Once I'd decided that my only escape from Edward would be to leave by way of officer escort to the hospital, being ever practical started to kick in. I started thinking about my deductible, and coinsurance and copays and the fact that I'd be paying for this in more ways than one.

I didn't need the added expense of an unnecessary hospital visit. I was a grown woman and could care for myself. I could tell Edward to get lost, if I wanted, but I knew I wouldn't.

He was standing so close to me.

Just one look. For memory only.

Just one look.

The thing was, I was fooling myself to think I could look at him and not see him. My eyes met his and I could see all the pain and frustration and heartache so clearly because I had been looking in the mirror, and for so long my reflection was the same as his.

He came closer. He always knew when to make his move. His hands cautiously raised and rested gently on my bare shoulders. He pulled me closer still and my eyes instinctively closed. I could feel his breath on my face and when his nose skimmed ever so slightly up against my temple, and then the softest kiss placed, I couldn't help but breathe him in and relish the most intimate contact I'd had since I was last with him.

"Bella." He didn't say my name uncertainly. And even though it was only a whisper spoken from his lips, amongst the playing and water splashing and people everywhere, that small whisper was the loudest sound of them all.

I loudly cleared my throat.

"I'm really sorry," I directed at the kind officer and stepped away from Edward, "but I'm not going to need to go in after all. I really am feeling fine now, I just needed some water—it's rather hot out right now in case you hadn't noticed."

"Are you sure this time?" he asked. Perhaps he could sense the hesitation that had bloomed in me. He was willing to give me an out.

"Yes. I'm sure. I really appreciate all that you've done, but I think I'm just going to head home. It's not far from here." I didn't want to wait around for my mind to change, again, so I just started moving towards home.

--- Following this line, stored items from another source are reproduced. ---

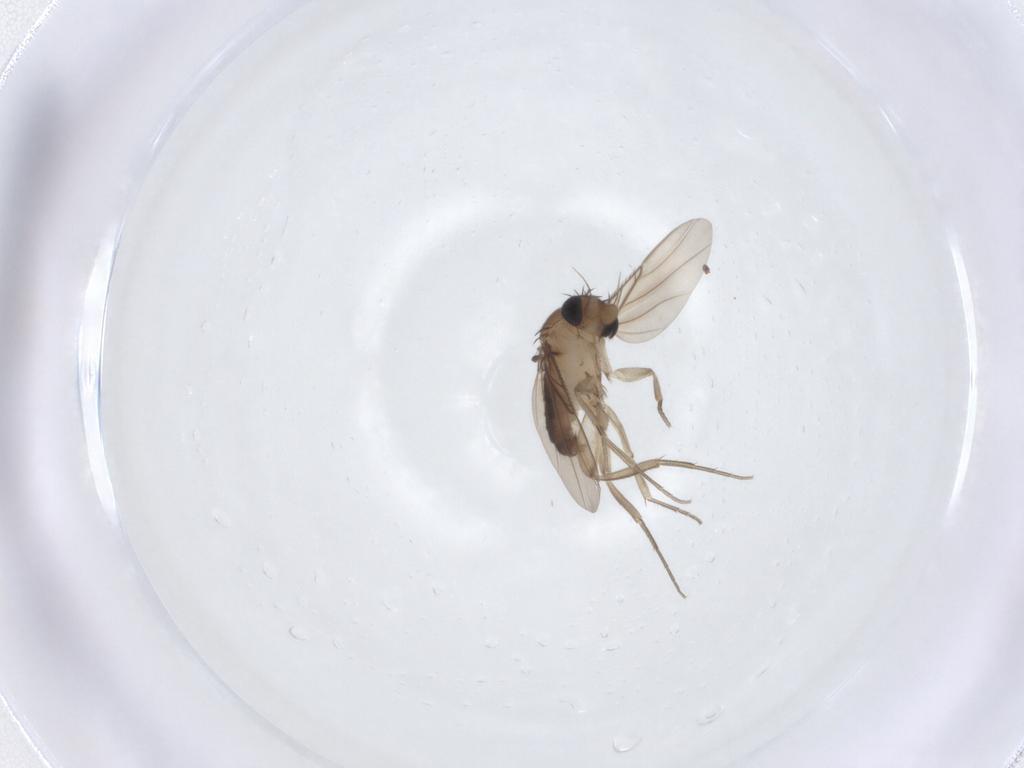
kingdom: Animalia
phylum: Arthropoda
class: Insecta
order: Diptera
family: Phoridae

I knew that Edward was going to follow me. Maybe this will be good for the both of us after all.

"Edward!" I heard from a short distance. I tried not to be obvious, but I had to turn my head to see that the woman I'd first seen him with was quickly approaching with a child on her hip. A young child—a toddler even.

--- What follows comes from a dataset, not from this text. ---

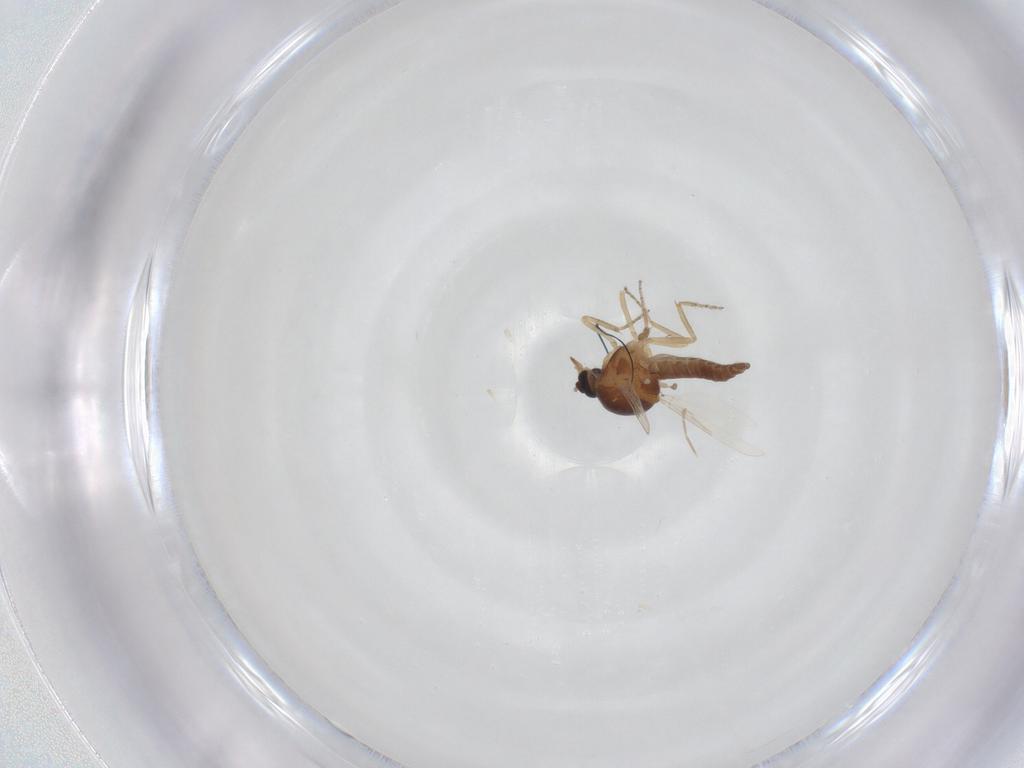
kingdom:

"Hang on, Kate." Edward asked.

"Man, this guy was fast on your heels, honey. I felt like I was falling out of my top trying to chase after him chasing after you, chasing after her." She exasperatedly rushed out looking directly at me and gesturing wildly. "It's a good thing he has on his water socks, but I didn't get the luxury." She brushed some sand off her leg and left foot before continuing, "Now I have to get back to Elizabeth, who is positively dying for introductions by the way."

Elizabeth?

She openly laughed and then brought the child forward to place in Edward's waiting arms. She patted Edward on the back in such a comfortable way and then reached up to place a sweet kiss on his cheek.

"Thanks, Honey." she offered. And then she turned around and headed off in the opposite direction.

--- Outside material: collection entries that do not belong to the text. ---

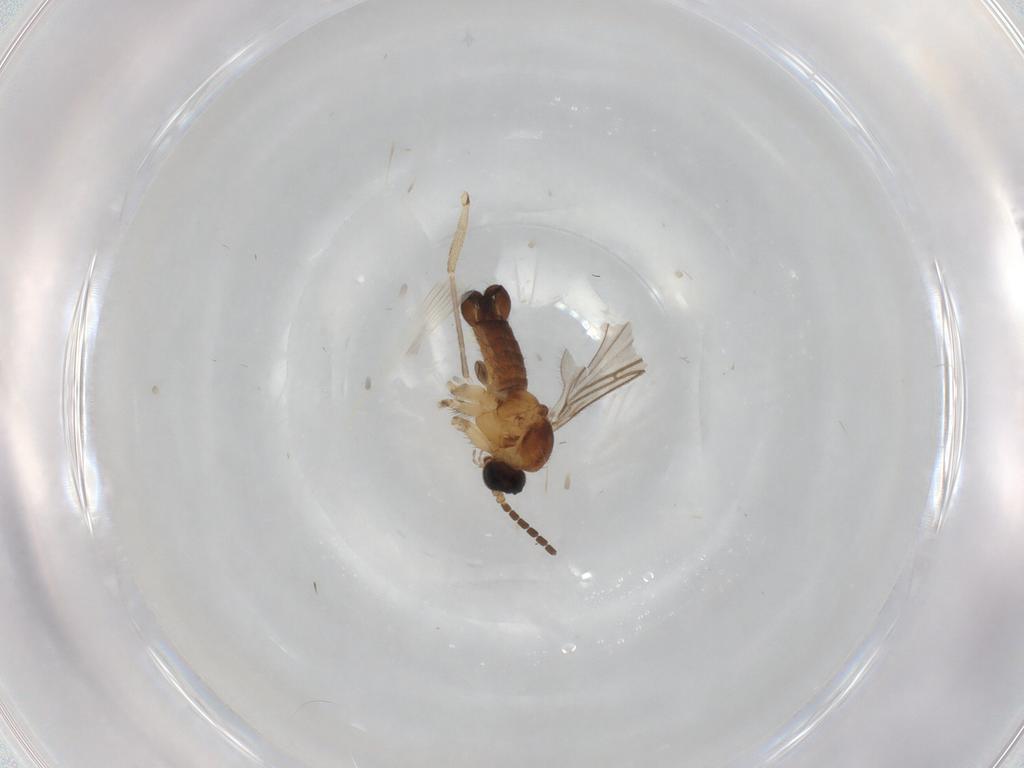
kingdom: Animalia
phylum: Arthropoda
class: Insecta
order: Diptera
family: Sciaridae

"Hey big guy." he tenderly said to this child. "And Bella, I know your mind. Do not freak out over this. It's not anything like what you may be thinking."

He knows my mind.

I scoffed.

I didn't know my mind right now. I was shocked, panicking, scared that I'd lost him, which was ridiculous since he hasn't been mine in so long! I didn't have a firm knowledge of exactly what I was feeling, how could he possibly know!

"Really, Edward? Please enlighten me then. Right now. Go ahead." Defeat was quickly being replaced with the anger I'd felt earlier when he held me bound.

"Let's get you home, wherever that is, and we can discuss this."

"Oh no you don't!" I scream whispered to him. It was sort of silly since we were outdoors and I'm sure no one was paying us any attention—the officer had left us alone a bit ago. And despite the fact I was deciding that I was definitely riled up, I didn't want to upset this little boy who had some sort of connection to Edward and was pulling at his face trying to garner his attention.

"Mets, come on." Edward adjusted 'Mets' to get him to stop. "I'm not letting you go again, Bella. It's just not possible for me at this point. I have to go with you. We're coming with you."

"'We're' who?" I mocked with air quotes.

"Me and Mets. We're going to follow you where ever you go. There's no getting rid of us now."

I was hopeful and angry and confused...possibly bipolar. Hot and cold, both, in less than an hour. However, it just took one look at this man before me to realize I wasn't going to shake him. That I've never, ever been able to shake him.

"Follow me. I hope you both have on a good sunblock."

A/N: If you thought you were confused before...BAHAHAHAHA. Oh, sorry.